Il convient également de souligner que les drones chinois sont en grande partie vendus à des adversaires des États-Unis. Réciproquement, les interventions actuelles des États-Unis au Moyen-Orient visent des alliés et des partisans de la Chine. En d'autres termes, il semble que l'intelligentisation rapide des armées américaines et chinoises soit motivée par les tensions croissantes entre les deux grandes puissances.

La stratégie comme moteur technologique

En effet, il semble que l'IA soit militarisée selon les mêmes principes que les anciennes révolutions scientifiques et technologiques. C'est vrai pour l'arc, la selle avec étriers, la construction de murs, la roue, la navigation à voile, la fonte, la poudre noire. Après la révolution industrielle, ce fut aussi le cas, entre autres, de la machine à vapeur et de la chimie (John Keegan Histoire de la guerre, 1993).

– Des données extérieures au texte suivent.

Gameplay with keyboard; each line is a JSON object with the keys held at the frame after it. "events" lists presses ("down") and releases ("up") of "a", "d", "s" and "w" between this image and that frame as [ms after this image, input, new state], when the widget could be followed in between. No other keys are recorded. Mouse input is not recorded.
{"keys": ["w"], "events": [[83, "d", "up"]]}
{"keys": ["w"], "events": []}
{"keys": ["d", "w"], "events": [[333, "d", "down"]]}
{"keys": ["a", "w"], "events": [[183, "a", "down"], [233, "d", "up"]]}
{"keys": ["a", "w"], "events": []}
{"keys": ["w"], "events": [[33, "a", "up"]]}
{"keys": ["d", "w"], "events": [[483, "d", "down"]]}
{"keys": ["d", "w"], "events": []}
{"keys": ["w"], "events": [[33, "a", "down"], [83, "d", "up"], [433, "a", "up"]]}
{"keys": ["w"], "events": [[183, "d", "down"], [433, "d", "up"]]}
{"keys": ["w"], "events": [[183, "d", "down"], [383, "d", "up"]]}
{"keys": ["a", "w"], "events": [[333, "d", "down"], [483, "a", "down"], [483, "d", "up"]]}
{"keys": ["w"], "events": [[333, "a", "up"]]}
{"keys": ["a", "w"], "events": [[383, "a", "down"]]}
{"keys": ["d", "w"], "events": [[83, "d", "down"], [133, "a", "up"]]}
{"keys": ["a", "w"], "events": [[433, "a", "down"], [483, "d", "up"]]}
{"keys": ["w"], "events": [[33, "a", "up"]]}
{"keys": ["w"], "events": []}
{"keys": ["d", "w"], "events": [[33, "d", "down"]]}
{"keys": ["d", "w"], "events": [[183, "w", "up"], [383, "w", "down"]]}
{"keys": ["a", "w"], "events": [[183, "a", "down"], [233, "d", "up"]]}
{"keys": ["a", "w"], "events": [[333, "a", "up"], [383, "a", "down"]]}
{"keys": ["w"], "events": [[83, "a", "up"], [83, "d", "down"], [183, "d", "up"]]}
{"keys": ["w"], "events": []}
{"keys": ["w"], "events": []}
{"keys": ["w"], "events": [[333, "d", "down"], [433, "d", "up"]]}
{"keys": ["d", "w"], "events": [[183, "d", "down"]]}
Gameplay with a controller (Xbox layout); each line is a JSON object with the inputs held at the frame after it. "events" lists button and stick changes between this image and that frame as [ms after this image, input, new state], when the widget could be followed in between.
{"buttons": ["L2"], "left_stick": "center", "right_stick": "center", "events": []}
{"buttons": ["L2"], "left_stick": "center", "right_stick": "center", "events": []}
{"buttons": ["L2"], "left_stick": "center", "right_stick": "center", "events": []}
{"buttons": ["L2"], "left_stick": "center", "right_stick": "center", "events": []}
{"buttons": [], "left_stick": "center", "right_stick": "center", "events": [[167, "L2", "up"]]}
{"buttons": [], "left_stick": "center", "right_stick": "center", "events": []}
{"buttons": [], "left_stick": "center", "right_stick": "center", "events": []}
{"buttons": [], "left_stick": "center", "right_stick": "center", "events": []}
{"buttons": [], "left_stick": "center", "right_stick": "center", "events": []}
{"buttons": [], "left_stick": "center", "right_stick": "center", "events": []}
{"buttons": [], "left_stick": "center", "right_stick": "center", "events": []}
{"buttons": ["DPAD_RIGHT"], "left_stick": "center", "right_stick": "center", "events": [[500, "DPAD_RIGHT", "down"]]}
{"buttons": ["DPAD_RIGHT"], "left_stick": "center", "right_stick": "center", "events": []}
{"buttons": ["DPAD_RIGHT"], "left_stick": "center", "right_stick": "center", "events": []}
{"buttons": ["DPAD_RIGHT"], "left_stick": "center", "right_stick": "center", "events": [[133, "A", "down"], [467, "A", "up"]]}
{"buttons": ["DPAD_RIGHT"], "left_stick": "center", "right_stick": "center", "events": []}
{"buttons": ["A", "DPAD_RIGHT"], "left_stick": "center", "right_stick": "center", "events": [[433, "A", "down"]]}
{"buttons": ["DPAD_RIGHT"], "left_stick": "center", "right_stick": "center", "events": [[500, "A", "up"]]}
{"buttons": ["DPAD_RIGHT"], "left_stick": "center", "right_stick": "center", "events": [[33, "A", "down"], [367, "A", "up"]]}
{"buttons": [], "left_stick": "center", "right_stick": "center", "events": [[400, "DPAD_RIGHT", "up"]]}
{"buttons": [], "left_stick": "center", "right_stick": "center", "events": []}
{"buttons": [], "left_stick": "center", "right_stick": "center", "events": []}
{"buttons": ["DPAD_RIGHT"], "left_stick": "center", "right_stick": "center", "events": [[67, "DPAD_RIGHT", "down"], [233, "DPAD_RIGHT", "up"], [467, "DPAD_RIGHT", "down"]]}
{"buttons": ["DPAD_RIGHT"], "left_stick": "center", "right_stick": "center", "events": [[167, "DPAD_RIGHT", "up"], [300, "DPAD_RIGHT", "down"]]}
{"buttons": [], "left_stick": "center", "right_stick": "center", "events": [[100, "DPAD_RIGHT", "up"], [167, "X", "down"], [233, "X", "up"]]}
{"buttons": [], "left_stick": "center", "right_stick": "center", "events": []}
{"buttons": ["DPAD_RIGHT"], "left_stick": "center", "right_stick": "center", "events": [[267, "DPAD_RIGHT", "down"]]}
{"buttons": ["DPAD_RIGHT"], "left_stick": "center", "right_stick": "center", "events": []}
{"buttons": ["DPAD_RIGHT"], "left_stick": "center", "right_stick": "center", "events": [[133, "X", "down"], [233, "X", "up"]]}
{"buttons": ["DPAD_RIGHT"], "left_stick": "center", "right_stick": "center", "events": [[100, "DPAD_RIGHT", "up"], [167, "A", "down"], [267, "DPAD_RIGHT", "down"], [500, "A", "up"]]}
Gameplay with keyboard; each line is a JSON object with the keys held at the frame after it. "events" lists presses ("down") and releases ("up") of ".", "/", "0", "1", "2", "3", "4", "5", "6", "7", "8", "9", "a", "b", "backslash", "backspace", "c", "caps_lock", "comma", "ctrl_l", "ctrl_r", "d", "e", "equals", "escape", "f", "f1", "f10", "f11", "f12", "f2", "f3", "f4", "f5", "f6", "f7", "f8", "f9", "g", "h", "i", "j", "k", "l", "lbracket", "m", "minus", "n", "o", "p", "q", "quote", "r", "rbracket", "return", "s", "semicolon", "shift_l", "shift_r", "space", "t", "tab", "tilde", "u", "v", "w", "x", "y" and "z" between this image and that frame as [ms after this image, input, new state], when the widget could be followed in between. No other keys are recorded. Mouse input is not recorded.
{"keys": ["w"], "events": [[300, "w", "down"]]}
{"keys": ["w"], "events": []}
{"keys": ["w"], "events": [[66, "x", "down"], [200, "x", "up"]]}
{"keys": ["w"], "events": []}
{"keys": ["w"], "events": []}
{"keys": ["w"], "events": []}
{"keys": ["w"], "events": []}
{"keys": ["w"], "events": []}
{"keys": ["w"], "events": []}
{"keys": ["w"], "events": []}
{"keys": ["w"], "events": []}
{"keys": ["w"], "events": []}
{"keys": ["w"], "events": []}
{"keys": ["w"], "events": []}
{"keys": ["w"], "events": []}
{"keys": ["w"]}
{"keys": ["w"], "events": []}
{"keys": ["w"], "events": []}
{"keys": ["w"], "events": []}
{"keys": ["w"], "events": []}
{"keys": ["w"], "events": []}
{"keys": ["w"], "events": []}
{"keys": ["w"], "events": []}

Au cours du XXe siècle, on a assisté à une militarisation massive des moteurs à combustion interne, de l'électricité, des communications électroniques, de l'aviation, de l'énergie nucléaire, des ordinateurs et des voyages dans l'espace. Cette tendance est particulièrement vraie pour les premiers centres de développement de ces technologies, à partir desquels elles se sont répandues. Régulièrement, les autorités scientifiques et militaires travaillent ensemble à la militarisation des nouvelles technologies. En effet, elles apparaissent comme un haut lieu technologique et stratégique (Ian Morris, La guerre, à quoi ça sert ? Conflits et progrès de la civilisation, des primates aux robotsFarrar, Strauss et Giroux, 2014).

Cet avantage, qu'il soit tactique ou stratégique, déclenche la "logique paradoxale de la stratégie" (Edward Luttwak, La stratégie, la logique de la guerre et de la paixHarvard University Press, 2002). Il se trouve que les adversaires de la puissance technologique dominante imitent cet avantage. Ainsi, la diffusion de la vague technologique et son acquisition par les concurrents les transforment en concurrents potentiels.

Ainsi, l'avantage technico-militaire tend à s'affaiblir du fait même de son développement. Toutefois, cette diffusion concurrentielle est également le moteur de l'escalade technologique et militaire. En effet, chaque concurrent tente de dominer par l'utilisation militaire, ou la menace d'utilisation, de la technologie nouvellement militarisée. Dans le contexte de la concurrence croissante entre les États-Unis et la Chine, c'est cette même logique stratégique qui est le moteur de la militarisation de l'IA dans les deux grandes puissances.

Aujourd'hui, cette logique d'escalade stratégique est à l'œuvre à travers le processus de militarisation de l'IA par les Etats-Unis et la Chine. Il reste maintenant à voir si le mélange de la puissance de l'IA et des rivalités sino-américaines émerge dans d'autres domaines stratégiques comme, par exemple, l'agriculture ?

Publié par Dr Jean-Michel Valantin (PhD Paris)

Le Dr Jean-Michel Valantin (PhD Paris) dirige le département Environnement et Sécurité du Red Team Analysis Society. Il est spécialisé dans les études stratégiques et la sociologie de la défense avec un accent sur la géostratégie environnementale. Il est l'auteur de "Menace climatique sur l'ordre mondial", "Ecologie et gouvernance mondiale", "Guerre et Nature, l'Amérique prépare la guerre du climat" et de "Hollywood, le Pentagone et Washington".